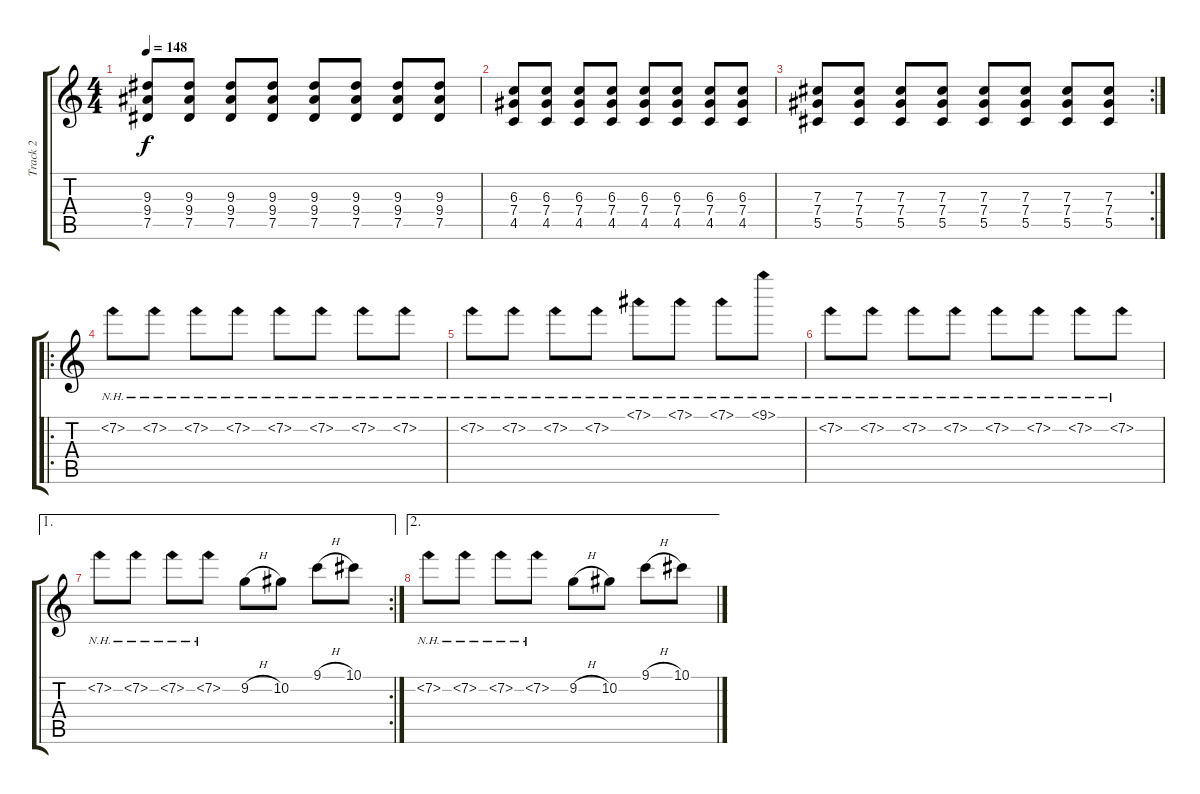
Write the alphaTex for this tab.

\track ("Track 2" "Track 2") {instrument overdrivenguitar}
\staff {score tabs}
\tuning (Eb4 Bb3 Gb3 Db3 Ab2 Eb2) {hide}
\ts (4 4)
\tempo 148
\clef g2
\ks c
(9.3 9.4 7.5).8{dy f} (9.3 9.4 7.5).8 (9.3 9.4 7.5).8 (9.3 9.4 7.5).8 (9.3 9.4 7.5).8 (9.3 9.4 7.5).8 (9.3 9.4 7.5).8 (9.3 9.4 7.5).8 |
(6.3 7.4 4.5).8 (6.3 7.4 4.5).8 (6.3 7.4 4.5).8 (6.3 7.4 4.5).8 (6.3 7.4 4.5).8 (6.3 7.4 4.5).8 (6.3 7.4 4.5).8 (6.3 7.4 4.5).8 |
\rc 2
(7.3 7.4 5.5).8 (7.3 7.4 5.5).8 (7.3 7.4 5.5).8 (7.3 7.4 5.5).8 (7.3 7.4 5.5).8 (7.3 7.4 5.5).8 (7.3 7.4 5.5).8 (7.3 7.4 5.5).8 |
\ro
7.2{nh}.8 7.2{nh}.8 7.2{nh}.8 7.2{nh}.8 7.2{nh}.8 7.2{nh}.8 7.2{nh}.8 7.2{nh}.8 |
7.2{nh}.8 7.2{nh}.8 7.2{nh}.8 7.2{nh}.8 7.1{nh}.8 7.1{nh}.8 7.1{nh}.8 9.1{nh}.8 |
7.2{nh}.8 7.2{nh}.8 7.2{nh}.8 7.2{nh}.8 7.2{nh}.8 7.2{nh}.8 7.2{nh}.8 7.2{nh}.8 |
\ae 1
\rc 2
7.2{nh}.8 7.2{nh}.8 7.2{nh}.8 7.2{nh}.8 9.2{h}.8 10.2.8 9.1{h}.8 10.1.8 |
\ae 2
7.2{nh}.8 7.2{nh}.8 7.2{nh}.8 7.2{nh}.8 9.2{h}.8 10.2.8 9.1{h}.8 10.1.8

Request: Which lines in the records above contain the word "instrument"? Collect each of those lines and copy it out in full.

Response below:
\track ("Track 2" "Track 2") {instrument overdrivenguitar}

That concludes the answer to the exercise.